<<<<

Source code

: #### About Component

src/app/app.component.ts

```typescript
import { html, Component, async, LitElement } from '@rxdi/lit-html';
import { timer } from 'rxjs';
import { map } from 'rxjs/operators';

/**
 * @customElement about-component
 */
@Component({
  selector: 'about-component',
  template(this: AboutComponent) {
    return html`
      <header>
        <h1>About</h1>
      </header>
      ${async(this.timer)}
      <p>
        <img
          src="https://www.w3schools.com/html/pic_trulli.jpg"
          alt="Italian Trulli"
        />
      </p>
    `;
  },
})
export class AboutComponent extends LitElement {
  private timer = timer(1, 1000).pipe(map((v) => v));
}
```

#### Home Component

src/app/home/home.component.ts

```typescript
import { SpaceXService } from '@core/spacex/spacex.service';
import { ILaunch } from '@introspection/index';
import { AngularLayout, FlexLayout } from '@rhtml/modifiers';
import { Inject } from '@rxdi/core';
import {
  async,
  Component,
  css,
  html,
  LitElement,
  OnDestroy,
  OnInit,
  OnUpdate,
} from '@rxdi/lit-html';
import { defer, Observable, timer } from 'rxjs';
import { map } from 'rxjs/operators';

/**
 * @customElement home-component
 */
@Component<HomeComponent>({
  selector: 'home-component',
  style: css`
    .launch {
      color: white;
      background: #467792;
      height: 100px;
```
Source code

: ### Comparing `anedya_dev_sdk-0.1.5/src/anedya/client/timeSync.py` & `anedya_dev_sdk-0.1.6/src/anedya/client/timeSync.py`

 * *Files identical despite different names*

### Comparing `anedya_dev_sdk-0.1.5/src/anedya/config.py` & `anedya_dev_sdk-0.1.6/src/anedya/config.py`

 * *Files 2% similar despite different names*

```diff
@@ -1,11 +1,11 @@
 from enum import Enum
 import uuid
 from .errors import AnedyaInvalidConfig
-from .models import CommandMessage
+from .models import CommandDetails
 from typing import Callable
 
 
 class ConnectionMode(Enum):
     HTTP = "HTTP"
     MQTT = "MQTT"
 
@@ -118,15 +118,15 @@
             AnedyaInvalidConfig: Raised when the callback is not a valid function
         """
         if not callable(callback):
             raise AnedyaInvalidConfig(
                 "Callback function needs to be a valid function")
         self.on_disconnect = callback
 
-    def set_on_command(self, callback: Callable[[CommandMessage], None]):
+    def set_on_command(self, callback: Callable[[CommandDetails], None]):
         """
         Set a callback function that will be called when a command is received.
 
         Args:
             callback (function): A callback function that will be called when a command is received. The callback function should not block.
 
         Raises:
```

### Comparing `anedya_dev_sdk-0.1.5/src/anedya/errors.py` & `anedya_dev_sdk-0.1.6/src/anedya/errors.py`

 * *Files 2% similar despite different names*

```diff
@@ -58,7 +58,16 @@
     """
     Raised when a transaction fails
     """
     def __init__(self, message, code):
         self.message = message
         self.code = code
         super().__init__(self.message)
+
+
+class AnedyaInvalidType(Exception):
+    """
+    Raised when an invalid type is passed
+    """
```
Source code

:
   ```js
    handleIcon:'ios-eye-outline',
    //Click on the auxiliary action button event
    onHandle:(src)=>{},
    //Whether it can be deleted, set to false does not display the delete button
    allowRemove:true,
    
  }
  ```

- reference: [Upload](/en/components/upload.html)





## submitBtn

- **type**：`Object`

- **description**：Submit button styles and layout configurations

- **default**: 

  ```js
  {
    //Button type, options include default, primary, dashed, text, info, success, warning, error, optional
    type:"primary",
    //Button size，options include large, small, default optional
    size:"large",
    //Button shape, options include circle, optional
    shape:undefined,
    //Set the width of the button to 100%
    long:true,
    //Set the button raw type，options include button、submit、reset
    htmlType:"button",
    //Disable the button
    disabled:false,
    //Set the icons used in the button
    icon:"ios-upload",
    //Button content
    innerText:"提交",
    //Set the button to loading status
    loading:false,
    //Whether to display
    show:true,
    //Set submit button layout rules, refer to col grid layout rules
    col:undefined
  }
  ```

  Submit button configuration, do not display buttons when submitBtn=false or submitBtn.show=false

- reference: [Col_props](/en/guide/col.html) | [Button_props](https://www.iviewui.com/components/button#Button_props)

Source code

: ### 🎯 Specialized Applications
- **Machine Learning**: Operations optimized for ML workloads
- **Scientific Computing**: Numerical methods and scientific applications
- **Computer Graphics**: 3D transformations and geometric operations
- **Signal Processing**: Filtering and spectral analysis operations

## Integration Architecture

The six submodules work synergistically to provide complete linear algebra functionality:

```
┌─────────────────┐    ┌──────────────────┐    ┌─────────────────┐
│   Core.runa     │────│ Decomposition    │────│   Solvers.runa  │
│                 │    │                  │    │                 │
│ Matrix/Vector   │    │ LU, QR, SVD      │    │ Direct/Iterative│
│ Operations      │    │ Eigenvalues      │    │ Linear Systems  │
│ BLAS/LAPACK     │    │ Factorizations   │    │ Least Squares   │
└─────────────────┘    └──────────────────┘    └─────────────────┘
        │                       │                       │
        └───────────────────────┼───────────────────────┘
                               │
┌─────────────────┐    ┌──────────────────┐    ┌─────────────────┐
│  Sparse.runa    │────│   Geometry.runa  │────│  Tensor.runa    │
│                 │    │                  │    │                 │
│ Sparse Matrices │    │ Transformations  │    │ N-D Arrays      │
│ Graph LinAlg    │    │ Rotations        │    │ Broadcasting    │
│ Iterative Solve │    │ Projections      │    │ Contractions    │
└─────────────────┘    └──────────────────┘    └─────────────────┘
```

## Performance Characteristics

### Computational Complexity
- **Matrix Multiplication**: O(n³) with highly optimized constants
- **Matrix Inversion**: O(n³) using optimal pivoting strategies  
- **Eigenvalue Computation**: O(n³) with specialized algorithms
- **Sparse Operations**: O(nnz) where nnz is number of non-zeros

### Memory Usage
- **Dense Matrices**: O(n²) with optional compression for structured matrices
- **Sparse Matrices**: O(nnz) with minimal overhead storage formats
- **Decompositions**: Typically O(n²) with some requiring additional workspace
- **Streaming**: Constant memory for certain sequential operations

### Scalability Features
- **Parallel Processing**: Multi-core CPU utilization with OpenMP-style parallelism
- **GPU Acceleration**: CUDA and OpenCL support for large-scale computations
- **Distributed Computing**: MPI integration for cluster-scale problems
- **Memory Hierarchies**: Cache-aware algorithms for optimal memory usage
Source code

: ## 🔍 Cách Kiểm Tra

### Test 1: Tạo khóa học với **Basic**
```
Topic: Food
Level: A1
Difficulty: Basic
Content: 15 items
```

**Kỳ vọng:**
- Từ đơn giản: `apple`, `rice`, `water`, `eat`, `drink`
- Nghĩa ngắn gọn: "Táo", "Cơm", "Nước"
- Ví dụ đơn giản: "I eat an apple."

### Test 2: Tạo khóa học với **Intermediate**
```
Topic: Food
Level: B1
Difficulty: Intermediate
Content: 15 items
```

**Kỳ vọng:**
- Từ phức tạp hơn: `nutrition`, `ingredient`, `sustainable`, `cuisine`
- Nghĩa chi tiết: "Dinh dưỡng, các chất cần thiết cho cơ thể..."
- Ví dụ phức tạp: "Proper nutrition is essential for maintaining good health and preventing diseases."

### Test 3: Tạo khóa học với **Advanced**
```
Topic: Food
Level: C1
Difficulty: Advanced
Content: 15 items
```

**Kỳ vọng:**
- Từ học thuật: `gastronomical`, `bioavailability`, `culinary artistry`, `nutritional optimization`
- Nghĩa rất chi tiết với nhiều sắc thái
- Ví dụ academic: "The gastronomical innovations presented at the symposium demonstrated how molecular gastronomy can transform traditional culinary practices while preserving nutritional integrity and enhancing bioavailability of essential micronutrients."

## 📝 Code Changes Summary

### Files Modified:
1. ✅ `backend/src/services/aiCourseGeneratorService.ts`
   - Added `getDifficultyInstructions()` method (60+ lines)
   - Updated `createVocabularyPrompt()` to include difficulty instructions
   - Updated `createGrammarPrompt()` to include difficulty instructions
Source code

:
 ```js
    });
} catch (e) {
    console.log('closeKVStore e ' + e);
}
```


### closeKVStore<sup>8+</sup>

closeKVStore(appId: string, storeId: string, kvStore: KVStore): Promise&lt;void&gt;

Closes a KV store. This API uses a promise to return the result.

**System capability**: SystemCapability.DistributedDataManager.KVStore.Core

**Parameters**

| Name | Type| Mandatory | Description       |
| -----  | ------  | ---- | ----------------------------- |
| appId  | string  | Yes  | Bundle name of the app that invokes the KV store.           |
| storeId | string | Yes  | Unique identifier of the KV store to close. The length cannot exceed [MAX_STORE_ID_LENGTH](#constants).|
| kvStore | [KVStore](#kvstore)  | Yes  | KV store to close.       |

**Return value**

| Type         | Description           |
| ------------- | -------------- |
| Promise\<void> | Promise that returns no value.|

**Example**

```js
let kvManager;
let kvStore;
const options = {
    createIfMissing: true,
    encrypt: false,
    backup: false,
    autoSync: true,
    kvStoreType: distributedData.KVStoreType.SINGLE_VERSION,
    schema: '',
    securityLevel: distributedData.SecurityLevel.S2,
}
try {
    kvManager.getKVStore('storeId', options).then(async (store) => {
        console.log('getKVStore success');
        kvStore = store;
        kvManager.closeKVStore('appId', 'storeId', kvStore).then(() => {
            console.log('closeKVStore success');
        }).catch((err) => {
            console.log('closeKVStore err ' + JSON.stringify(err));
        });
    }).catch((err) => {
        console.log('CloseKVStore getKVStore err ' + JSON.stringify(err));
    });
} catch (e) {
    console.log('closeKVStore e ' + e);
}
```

>>>>

Brief:
Look through the data above for the word "submitBtn". Report each line where it occurs.

Exercise output:
## submitBtn
  Submit button configuration, do not display buttons when submitBtn=false or submitBtn.show=false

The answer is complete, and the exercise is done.